Your instructions - Whenever a line contains the string "Xbox", copy it out of the entries.

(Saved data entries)
————

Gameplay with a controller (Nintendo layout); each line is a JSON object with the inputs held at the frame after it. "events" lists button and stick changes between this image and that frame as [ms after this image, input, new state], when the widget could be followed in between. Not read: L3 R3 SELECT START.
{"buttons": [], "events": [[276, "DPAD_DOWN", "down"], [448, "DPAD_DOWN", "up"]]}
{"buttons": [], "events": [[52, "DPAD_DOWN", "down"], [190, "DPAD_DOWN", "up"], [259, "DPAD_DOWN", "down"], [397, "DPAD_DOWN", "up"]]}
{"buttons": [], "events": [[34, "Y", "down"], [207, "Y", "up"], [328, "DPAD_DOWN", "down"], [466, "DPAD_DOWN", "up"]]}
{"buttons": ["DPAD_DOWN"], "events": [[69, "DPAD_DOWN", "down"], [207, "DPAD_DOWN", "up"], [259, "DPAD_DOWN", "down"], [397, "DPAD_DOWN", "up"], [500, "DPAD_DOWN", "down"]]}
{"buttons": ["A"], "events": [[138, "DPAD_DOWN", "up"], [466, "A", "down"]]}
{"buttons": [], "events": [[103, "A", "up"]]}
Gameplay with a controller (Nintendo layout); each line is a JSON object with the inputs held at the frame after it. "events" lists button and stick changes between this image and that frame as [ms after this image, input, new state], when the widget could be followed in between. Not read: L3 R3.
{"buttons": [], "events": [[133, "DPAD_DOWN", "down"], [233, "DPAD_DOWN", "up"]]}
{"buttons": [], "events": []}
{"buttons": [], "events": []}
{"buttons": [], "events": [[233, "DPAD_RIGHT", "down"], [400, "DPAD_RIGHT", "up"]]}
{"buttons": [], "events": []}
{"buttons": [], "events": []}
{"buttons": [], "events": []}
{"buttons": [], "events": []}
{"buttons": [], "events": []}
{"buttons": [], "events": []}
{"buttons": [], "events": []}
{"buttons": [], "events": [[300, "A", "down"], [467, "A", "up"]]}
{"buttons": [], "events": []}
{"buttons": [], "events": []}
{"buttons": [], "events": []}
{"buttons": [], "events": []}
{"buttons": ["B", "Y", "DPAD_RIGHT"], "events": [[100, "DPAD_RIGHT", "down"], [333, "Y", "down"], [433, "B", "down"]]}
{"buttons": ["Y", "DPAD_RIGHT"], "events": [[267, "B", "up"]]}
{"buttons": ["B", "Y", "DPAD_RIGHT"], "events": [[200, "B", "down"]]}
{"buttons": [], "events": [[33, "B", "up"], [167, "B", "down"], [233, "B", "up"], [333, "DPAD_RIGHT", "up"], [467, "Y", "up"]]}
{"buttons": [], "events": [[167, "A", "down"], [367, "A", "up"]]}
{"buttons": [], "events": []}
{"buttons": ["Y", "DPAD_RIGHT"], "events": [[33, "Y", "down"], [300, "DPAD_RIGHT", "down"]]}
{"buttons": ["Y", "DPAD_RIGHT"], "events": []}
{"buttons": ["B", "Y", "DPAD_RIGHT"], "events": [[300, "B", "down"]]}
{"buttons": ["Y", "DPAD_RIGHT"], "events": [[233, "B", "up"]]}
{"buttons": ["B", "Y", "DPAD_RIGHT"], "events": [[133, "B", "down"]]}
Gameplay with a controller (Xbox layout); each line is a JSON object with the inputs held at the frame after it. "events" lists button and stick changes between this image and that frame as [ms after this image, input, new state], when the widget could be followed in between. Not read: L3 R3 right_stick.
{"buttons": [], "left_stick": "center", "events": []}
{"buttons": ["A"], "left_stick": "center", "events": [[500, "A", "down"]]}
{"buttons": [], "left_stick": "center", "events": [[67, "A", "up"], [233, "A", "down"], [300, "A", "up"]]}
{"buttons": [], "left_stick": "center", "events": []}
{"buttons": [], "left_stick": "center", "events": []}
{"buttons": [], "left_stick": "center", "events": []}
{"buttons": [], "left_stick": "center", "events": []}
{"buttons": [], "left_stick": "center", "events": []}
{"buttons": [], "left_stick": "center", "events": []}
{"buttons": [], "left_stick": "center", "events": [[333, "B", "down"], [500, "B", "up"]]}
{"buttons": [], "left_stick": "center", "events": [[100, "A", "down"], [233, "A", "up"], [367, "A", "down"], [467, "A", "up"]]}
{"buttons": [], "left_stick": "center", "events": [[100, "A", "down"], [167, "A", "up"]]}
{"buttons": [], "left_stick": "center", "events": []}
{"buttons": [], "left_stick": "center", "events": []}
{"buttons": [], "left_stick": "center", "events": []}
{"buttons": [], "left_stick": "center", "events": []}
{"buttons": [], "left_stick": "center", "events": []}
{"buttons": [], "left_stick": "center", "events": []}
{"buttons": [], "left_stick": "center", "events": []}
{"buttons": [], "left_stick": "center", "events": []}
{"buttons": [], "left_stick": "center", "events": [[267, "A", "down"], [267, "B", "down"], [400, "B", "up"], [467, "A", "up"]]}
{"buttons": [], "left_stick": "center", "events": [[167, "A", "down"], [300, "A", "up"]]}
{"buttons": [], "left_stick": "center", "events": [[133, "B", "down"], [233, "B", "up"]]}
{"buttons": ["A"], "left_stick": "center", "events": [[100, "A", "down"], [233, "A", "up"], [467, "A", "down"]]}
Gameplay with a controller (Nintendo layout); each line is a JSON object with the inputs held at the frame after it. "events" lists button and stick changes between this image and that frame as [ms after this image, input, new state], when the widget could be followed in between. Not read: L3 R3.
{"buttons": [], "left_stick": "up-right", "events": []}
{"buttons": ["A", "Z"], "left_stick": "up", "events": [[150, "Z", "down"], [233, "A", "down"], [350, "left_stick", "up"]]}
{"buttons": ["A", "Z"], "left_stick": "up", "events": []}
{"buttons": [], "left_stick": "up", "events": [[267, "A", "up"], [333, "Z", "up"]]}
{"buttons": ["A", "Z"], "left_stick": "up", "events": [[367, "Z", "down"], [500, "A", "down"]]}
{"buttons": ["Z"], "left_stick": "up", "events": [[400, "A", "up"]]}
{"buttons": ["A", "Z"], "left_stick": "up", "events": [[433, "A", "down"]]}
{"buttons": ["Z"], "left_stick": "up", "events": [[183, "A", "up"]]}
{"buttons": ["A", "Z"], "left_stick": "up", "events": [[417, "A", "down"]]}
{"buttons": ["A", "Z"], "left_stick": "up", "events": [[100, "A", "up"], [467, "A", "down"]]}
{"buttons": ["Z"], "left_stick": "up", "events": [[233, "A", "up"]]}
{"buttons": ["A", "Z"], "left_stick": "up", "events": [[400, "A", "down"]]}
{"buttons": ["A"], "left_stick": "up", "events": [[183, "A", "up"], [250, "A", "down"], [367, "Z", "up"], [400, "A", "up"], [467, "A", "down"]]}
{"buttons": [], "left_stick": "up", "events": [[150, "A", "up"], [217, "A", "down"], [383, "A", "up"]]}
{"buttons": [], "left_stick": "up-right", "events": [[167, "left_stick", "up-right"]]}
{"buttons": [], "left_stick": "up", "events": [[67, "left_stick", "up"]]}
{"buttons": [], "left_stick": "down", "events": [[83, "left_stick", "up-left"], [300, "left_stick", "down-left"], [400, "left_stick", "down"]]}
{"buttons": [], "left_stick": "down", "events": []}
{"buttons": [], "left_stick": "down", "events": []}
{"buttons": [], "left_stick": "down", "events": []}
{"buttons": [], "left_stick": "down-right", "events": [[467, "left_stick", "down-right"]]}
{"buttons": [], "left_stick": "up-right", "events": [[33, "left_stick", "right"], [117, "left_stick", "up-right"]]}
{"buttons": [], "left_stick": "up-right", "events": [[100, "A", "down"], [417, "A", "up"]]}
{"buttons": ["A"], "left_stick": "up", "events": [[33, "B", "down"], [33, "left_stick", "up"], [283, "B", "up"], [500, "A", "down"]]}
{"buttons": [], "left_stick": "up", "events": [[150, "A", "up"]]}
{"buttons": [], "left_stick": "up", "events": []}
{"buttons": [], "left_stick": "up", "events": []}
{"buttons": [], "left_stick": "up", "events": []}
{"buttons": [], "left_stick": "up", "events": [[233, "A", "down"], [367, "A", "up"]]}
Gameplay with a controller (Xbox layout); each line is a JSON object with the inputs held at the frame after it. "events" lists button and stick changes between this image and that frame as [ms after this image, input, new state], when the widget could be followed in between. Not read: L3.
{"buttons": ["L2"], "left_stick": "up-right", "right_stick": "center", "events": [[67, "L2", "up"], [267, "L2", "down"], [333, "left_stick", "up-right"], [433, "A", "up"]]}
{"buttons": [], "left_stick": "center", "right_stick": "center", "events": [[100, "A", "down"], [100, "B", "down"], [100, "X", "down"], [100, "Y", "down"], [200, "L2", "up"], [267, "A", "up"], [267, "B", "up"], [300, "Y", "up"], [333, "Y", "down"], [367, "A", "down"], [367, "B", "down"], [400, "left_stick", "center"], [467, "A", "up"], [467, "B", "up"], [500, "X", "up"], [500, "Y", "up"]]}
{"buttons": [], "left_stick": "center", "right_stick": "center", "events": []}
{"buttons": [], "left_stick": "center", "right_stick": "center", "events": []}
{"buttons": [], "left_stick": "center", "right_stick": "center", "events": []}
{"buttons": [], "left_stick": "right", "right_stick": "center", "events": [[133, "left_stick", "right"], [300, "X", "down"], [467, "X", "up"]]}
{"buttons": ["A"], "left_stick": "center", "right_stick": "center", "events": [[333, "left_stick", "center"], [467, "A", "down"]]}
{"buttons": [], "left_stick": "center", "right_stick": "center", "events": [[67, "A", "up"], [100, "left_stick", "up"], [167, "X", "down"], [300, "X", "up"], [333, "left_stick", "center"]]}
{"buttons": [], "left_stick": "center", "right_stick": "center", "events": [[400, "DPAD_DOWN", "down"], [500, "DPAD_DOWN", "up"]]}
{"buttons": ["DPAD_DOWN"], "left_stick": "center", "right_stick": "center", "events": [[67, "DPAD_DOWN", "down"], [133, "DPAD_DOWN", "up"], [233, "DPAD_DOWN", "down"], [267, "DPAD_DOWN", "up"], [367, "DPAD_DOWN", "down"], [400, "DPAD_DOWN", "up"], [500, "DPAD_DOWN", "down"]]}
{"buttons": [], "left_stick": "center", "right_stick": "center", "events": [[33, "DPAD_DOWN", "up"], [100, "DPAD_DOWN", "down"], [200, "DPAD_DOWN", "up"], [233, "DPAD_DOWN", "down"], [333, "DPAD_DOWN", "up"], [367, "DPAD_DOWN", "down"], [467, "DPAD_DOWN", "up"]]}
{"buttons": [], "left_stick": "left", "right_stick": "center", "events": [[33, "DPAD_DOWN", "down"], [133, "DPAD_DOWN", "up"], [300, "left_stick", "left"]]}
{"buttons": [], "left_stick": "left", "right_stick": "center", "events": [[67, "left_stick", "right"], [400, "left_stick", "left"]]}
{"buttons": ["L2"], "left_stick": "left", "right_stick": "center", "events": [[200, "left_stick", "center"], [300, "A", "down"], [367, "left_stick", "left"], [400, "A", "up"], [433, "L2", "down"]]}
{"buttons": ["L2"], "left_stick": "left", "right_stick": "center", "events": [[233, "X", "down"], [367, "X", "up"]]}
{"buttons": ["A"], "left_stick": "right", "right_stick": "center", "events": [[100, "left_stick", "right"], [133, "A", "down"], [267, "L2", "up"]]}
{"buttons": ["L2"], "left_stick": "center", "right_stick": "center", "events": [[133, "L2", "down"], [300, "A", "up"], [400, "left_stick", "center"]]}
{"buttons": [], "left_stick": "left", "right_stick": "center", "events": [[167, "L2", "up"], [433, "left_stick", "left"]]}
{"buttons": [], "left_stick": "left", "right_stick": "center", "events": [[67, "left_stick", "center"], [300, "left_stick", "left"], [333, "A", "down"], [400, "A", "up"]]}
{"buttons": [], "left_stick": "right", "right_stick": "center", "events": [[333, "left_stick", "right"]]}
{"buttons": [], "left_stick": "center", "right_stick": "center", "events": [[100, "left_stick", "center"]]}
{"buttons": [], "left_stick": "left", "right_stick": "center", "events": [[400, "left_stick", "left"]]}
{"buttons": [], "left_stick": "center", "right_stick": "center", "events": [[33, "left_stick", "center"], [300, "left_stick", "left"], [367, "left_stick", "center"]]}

————

Response to this task -
Gameplay with a controller (Xbox layout); each line is a JSON object with the inputs held at the frame after it. "events" lists button and stick changes between this image and that frame as [ms after this image, input, new state], when the widget could be followed in between. Not read: L3 R3 right_stick.
Gameplay with a controller (Xbox layout); each line is a JSON object with the inputs held at the frame after it. "events" lists button and stick changes between this image and that frame as [ms after this image, input, new state], when the widget could be followed in between. Not read: L3.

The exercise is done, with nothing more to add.